Нас угощал человек с «корокоро». Он даже завел граммофон. В его лавке можно было найти что угодно. Мне это напомнило обозы во время войны.


На службе в компании «Дермонит» одновременно со мной работало, как я уже говорил, в амбарах и на плантациях много негров и белых пареньков, в моем роде. Туземцев можно было привести в действие только кнутом, они сохранили чувство собственного достоинства, белых же, усовершенствованных народным просвещением, подгонять не приходится.
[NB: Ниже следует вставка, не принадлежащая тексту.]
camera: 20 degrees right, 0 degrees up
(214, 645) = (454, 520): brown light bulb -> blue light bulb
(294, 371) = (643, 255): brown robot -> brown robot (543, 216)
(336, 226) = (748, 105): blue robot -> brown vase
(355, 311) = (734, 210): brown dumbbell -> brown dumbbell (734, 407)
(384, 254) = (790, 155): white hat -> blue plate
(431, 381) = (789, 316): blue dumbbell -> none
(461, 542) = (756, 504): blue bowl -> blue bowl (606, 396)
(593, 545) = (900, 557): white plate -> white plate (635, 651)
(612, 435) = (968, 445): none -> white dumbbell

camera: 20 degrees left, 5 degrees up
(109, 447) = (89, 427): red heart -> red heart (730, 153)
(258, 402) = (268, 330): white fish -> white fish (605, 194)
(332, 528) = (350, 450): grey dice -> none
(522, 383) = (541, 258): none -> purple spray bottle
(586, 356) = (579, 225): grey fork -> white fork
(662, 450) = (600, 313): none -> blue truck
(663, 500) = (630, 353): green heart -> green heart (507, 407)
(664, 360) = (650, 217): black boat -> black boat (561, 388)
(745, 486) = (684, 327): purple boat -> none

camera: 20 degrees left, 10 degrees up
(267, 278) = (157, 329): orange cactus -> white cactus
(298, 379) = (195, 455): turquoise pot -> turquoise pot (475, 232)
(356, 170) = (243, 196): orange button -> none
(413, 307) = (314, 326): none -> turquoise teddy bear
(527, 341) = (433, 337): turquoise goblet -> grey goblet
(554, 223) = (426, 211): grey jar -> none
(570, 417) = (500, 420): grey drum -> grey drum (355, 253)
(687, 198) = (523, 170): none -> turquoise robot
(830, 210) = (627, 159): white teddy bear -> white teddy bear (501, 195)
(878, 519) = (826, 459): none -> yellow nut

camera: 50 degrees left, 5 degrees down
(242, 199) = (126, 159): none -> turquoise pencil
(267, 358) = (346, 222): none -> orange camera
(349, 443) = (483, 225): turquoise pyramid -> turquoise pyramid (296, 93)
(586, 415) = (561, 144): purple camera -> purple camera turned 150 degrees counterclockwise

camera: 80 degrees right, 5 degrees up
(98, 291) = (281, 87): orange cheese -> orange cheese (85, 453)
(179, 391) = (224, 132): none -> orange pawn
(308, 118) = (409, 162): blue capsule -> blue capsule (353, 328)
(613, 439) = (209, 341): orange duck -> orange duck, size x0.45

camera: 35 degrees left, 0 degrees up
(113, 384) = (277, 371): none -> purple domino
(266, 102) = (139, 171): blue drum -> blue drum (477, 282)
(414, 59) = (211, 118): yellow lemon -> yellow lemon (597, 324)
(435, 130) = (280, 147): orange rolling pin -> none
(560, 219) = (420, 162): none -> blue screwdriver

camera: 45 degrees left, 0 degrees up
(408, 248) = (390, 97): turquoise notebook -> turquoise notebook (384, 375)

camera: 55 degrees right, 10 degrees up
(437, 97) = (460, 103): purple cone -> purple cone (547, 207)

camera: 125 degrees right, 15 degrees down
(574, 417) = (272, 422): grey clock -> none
Кнут в конце концов утомляет погонщика, в то время как надежда сделаться богатым и могущественным, которой начинены белые, ничего не стоит, абсолютно ничего. Незачем больше винить Египет и татарских тиранов! Эти древние дилетанты — только лишь мелкие держиморды с претензиями на высокое искусство извлекать из вертикальных, животных максимальное усилие. Эти примитивные люди не знали, что раба можно называть «мосье», давать ему время от времени избирательное право, даровую газету, а главное — посылать его на войну, чтобы успокоить его страсти. Христианин двадцатого века — мне это доподлинно известно, — когда мимо него проходит полк, теряет всякое самообладание. Это вызывает в нем слишком много мыслей.

Что касается меня, то я решил неустанно следить за собой, научиться добросовестно молчать, скрывать мое желание смыться, словом, если только возможно, все-таки преуспеть в компании «Дермонит». Нельзя было терять ни минуты.

Вдоль амбаров у самых илистых берегов безотлучно и тайно сторожили стаи крокодилов. Их металлической природе приятна эта бредовая жара, так же как и неграм.

В самый полдень движение трудившейся в гавани толпы, сутолока горланящих, взбудораженных негров казалась неправдоподобной. На предмет моего обучения нумерованию мешков я должен был перед отъездом в глубину лесов вместе с другими служащими приучаться медленно задыхаться в центральном амбаре компании.

Каждый поднимал свое облачко пыли, которое следовало за ним, как тень. Удары надсмотрщиков падали на великолепные спины негров, не вызывая ни сопротивления, ни жалоб. Пассивность столбняка. Боль переносилась так же просто, как знойный воздух этого горнила.

Время от времени приходил директор, чтобы проверить мои успехи в технике нумерования и обвешивания.

Во время моего стажа в Фор-Гоно у меня оставалось немного свободного времени для прогулок в этом якобы городе, в котором, как я это окончательно выяснил, меня привлекало лишь одно: больница.

Как только куда-нибудь приезжаешь, у вас сейчас же появляется какое-нибудь непреодолимое желание. Мое призвание — болеть, только болеть, и больше ничего. Каждому свое. Я гулял вокруг гостеприимных, многообещающих павильонов, жалобных, уединенных, укромных. С сожалением расставался я с ними и с их дезинфицированным обаянием. Лужайки, оживленные беспокойными разноцветными ящерицами и быстрыми птичками, окружали это убежище. Рай на земле.

Что касается негров, то к ним привыкаешь очень быстро, к ним и их смешливой медлительности, к их слишком длинным жестам, выходящим из берегов животам их женщин. От негритянства несет нищетой, безграничным тщеславием, гнусным смирением. Словом, та же беднота, что и у нас, только детей у них еще больше, меньше грязного белья и красного вина.